_Supplied passage_.
* start *
Skip to main content

Browser Automation

The workflow engine supports automating a web browser (Microsoft Edge) through two complementary mechanisms:

  • CDP (BrowserNavigate, browser MCP tool) — reads and drives page content via the Chromium DevTools Protocol.
  • UIA (run_actions, Invoke, Click, PressKey) — interacts with the browser as a native Windows application, including the toolbar, Downloads panel, and links that open new tabs.

Most browser workflows use both. Knowing which to reach for avoids the most common failure modes.

CDP vs UIA: When to Use Which

TaskUse
Navigate to a URLCDP (BrowserNavigate)
Read page content, extract text or URLsCDP eval / dom
Click a same-tab link (no target=_blank)CDP eval .click()
Click a link that opens a new tab or windowUIA Invoke
Click the browser's own UI (address bar, toolbar)UIA
Open or dismiss Edge dialogs (pop-up blocked, permissions)UIA
Type into a web form fieldCDP eval or UIA SetValue

Declaring Browser and Tab Anchors

anchors:
edge:
type: Browser

git_tab:
type: Tab
parent: edge

Mount both in the phase that opens the browser. The Browser anchor establishes the CDP connection and provides the UIA scope for the browser window. The Tab anchor tracks an individual tab.
* end *
_Set of tasks_.
(a) Reproduce verbatim the portion of the browser automation text starting with "The workflow engine" and going on through "Chromium DevTools Protocol.".
(b) Carry the text on browser automation forward from the point where it stops.
The listing is not required for the work here.

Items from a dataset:
* start *
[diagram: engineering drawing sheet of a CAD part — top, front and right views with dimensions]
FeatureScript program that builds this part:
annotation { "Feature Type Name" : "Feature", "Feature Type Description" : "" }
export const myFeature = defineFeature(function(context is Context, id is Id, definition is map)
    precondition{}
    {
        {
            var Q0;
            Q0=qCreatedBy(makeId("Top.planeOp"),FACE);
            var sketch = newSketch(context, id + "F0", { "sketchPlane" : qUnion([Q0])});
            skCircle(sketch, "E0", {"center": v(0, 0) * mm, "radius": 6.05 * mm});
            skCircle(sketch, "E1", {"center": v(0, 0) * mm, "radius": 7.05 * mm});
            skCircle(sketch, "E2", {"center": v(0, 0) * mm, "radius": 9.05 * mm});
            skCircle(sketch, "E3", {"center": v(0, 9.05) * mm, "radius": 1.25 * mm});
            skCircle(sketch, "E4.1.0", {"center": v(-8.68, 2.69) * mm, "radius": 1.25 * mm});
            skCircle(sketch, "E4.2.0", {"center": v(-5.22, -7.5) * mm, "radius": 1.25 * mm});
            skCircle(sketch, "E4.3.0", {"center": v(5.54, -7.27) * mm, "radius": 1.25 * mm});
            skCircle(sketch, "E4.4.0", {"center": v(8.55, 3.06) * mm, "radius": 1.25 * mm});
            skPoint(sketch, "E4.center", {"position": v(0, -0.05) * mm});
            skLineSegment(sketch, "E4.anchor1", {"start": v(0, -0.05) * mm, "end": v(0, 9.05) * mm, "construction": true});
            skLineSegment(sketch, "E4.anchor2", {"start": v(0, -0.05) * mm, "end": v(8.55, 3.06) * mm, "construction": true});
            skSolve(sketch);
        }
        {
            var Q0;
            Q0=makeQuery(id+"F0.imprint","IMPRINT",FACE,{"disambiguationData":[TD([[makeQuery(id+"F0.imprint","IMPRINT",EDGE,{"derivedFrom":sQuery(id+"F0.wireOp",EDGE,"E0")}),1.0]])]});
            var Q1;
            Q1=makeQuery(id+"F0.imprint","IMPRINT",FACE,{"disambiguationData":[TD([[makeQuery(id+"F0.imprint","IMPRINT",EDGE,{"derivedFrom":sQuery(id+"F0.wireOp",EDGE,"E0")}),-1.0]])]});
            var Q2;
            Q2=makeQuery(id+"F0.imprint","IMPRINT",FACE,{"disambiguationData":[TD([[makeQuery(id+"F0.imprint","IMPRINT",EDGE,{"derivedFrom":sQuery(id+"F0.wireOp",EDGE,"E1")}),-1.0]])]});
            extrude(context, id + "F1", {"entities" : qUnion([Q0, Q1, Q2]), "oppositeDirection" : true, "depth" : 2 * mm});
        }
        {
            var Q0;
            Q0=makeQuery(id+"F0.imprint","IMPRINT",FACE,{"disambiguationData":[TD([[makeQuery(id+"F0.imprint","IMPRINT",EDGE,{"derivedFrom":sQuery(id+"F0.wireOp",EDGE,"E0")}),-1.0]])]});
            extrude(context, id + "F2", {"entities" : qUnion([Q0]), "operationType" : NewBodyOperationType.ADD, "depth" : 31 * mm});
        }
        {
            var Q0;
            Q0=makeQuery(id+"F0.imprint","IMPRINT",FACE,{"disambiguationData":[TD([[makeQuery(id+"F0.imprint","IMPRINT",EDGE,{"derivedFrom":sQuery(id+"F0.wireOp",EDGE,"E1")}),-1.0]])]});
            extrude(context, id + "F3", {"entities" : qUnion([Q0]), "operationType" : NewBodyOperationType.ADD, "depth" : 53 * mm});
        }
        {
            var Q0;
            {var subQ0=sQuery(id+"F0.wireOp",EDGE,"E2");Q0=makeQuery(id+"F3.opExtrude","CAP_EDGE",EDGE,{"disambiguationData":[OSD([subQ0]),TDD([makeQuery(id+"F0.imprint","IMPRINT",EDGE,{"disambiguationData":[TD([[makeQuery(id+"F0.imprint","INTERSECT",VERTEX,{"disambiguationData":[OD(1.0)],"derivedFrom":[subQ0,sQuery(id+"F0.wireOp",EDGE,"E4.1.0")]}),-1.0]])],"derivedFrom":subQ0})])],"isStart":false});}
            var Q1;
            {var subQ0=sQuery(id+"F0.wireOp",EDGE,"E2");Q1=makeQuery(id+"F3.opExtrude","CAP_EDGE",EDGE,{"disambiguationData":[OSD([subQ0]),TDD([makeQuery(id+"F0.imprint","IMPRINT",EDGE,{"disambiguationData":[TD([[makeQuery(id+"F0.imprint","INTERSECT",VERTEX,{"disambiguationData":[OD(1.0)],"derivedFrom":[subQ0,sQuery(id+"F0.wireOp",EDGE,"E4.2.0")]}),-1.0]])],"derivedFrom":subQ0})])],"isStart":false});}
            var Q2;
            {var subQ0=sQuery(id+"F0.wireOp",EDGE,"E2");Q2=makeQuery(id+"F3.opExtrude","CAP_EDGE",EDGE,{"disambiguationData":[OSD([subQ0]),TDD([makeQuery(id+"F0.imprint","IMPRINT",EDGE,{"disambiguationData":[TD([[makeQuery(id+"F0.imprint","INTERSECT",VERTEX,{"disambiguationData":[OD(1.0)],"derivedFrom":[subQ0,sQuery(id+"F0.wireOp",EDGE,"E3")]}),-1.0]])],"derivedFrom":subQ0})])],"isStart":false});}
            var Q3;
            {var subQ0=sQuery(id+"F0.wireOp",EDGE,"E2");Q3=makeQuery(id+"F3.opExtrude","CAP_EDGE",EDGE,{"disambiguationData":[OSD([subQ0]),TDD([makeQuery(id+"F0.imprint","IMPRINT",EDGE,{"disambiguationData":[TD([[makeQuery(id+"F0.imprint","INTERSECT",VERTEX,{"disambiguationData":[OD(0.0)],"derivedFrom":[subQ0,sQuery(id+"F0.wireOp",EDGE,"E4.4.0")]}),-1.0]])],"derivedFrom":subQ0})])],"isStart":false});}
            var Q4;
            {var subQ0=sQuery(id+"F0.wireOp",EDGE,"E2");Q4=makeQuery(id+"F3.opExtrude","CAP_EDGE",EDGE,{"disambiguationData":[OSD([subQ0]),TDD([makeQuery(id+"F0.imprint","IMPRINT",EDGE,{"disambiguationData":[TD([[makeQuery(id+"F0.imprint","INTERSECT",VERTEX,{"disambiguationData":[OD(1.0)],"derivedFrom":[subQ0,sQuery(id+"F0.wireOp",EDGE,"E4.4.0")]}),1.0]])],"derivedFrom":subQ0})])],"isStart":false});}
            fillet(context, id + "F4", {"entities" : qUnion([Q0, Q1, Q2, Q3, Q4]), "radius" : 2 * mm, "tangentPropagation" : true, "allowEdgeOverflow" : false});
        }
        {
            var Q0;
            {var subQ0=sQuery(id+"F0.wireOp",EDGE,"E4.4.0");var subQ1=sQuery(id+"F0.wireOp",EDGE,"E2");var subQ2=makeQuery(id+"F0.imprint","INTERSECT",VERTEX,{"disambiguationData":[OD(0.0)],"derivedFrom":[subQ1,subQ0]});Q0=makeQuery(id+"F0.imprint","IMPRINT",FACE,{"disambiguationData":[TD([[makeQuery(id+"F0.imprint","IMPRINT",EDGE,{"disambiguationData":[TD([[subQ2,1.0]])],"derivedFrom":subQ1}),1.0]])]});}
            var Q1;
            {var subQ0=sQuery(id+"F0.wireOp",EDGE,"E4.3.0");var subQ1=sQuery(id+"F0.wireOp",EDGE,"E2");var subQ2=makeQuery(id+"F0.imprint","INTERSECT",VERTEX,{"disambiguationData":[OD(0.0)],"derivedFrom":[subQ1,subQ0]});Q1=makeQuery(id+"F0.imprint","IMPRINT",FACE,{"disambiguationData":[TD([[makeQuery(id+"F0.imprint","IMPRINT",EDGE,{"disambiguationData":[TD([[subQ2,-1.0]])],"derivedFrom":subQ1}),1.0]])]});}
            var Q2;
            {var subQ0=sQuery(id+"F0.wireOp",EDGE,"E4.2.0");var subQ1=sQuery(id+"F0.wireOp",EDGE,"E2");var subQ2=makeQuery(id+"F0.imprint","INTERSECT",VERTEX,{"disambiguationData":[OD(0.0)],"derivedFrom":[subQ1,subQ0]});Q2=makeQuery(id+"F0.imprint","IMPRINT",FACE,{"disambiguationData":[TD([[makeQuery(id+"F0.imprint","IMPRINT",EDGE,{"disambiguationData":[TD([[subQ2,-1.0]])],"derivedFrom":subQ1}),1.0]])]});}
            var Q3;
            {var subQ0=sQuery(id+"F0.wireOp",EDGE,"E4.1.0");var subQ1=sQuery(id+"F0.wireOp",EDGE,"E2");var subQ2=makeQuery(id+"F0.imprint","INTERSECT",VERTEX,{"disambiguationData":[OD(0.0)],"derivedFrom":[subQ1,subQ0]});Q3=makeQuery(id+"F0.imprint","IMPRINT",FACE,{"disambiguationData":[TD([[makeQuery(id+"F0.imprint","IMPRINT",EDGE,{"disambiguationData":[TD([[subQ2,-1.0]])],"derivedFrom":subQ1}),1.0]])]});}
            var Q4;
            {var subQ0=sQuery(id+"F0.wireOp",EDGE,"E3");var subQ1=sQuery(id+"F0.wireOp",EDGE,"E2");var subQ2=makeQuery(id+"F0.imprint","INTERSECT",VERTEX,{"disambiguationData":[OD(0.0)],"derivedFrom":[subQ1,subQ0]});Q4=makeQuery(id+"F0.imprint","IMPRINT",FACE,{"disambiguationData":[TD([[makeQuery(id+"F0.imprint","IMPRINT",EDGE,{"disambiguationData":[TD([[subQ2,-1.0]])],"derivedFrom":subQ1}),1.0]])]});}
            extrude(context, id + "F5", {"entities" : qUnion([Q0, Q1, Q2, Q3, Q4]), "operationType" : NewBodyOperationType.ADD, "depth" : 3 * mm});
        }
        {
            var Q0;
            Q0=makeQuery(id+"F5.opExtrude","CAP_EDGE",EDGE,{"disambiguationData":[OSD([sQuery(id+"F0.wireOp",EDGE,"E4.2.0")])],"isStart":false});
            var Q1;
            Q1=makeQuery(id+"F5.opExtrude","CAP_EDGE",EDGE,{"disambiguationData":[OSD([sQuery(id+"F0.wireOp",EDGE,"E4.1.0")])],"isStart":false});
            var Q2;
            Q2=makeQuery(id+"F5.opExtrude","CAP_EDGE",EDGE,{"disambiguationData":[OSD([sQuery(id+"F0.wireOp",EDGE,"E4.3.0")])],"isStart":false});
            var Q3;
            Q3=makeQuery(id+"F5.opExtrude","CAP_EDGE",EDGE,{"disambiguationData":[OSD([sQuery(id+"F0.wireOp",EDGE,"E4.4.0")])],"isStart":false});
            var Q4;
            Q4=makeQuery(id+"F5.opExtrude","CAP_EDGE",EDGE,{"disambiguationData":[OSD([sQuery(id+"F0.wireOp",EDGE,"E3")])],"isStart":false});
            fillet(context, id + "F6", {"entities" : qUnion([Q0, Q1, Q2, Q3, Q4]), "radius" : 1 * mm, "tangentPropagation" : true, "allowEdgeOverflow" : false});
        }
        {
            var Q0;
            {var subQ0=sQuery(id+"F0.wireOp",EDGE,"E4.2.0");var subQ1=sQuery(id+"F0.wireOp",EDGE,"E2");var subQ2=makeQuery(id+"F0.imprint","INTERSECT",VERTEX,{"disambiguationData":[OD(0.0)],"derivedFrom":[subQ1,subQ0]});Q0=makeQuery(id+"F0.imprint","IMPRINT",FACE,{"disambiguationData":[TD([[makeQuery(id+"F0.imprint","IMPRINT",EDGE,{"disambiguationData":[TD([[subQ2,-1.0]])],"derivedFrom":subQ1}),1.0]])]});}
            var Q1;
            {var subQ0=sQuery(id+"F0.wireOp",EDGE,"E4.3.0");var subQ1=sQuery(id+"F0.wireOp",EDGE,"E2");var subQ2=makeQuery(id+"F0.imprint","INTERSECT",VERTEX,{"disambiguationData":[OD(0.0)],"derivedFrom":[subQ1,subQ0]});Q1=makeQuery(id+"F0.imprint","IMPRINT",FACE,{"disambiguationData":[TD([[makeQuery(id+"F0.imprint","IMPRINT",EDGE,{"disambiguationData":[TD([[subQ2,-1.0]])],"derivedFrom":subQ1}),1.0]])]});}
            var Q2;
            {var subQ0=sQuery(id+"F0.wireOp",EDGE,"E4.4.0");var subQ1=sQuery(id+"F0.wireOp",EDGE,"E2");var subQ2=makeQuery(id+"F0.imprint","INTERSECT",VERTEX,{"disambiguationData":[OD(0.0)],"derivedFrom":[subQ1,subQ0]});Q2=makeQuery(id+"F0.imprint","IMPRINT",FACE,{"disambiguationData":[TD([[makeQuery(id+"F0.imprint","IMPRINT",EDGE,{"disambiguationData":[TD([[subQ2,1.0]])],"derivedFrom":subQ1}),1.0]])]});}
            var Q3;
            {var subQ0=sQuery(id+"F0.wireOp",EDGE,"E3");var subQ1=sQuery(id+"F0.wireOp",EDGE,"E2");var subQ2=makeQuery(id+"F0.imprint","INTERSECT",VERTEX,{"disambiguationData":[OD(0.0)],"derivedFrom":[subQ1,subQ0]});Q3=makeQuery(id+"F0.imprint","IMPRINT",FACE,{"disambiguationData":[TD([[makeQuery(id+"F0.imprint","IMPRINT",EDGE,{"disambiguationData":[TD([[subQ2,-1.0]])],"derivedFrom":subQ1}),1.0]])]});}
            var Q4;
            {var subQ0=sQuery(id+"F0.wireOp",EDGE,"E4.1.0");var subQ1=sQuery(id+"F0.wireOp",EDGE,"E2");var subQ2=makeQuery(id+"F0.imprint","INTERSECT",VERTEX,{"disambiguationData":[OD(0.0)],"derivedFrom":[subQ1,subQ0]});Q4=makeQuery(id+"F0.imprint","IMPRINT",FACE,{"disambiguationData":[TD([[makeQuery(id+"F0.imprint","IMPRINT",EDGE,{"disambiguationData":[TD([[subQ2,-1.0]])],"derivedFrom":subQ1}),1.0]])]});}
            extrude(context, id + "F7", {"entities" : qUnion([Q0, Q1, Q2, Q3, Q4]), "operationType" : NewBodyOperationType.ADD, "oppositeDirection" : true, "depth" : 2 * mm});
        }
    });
* end *
_Task-by-task answers_.
(a)
The workflow engine supports automating a web browser (Microsoft Edge) through two complementary mechanisms:

  • CDP (BrowserNavigate, browser MCP tool) — reads and drives page content via the Chromium DevTools Protocol.

(b)
phases:
- name: navigate
mount: [edge, git_tab]
steps:
- intent: navigate to the target page
action:
type: BrowserNavigate
scope: git_tab
url: "https://example.com"
expect:
type: TabWithAttribute
scope: git_tab
title:
contains: "Example Domain"
timeout: 30s

After mounting, subsequent phases can use edge and git_tab as scope without re-mounting.

Use TabWithState when the title is not enough to confirm the page is ready — for example, waiting for a JS-heavy SPA to finish rendering:

expect:
type: TabWithState
scope: git_tab
expr: "document.readyState === 'complete'"

CDP .click() dispatches a synthetic event — it does not count as a user gesture. Edge blocks pop-ups and new-tab navigations triggered by synthetic events.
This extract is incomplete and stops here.